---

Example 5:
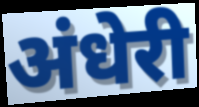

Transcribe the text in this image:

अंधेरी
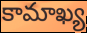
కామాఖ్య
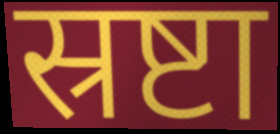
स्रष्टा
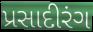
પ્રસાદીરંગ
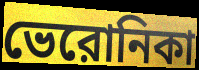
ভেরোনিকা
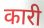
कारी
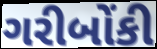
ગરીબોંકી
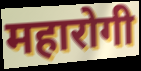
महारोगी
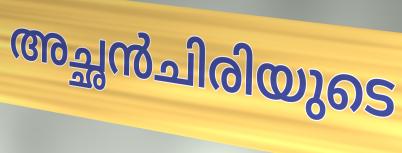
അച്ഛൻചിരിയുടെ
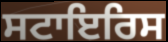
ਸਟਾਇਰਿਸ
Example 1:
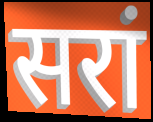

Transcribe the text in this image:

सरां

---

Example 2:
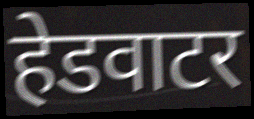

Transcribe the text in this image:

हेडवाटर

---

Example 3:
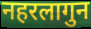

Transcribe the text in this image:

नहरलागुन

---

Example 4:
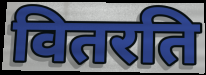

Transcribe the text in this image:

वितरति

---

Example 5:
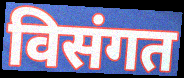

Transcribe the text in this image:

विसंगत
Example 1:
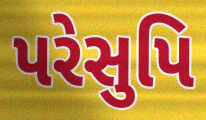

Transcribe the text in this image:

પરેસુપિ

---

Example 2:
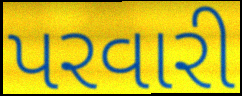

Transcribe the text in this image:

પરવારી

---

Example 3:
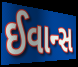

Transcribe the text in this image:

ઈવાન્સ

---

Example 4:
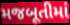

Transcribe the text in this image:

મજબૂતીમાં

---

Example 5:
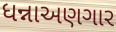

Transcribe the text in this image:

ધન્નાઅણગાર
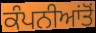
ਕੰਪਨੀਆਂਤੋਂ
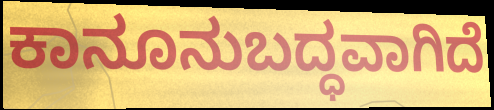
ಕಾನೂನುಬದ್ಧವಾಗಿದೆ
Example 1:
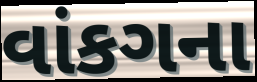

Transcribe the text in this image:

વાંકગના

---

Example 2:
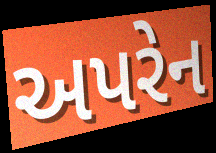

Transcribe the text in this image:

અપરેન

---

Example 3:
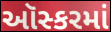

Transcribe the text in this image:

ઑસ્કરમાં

Task to complete:
Once the pictures are set aside, output all of the data above verbatim.

Result:
---

Example 5:

Transcribe the text in this image:

अंधेरी
కామాఖ్య
स्रष्टा
પ્રસાદીરંગ
ভেরোনিকা
कारी
ગરીબોંકી
महारोगी
അച്ഛൻചിരിയുടെ
ਸਟਾਇਰਿਸ
Example 1:

Transcribe the text in this image:

सरां

---

Example 2:

Transcribe the text in this image:

हेडवाटर

---

Example 3:

Transcribe the text in this image:

नहरलागुन

---

Example 4:

Transcribe the text in this image:

वितरति

---

Example 5:

Transcribe the text in this image:

विसंगत
Example 1:

Transcribe the text in this image:

પરેસુપિ

---

Example 2:

Transcribe the text in this image:

પરવારી

---

Example 3:

Transcribe the text in this image:

ઈવાન્સ

---

Example 4:

Transcribe the text in this image:

મજબૂતીમાં

---

Example 5:

Transcribe the text in this image:

ધન્નાઅણગાર
ਕੰਪਨੀਆਂਤੋਂ
ಕಾನೂನುಬದ್ಧವಾಗಿದೆ
Example 1:

Transcribe the text in this image:

વાંકગના

---

Example 2:

Transcribe the text in this image:

અપરેન

---

Example 3:

Transcribe the text in this image:

ઑસ્કરમાં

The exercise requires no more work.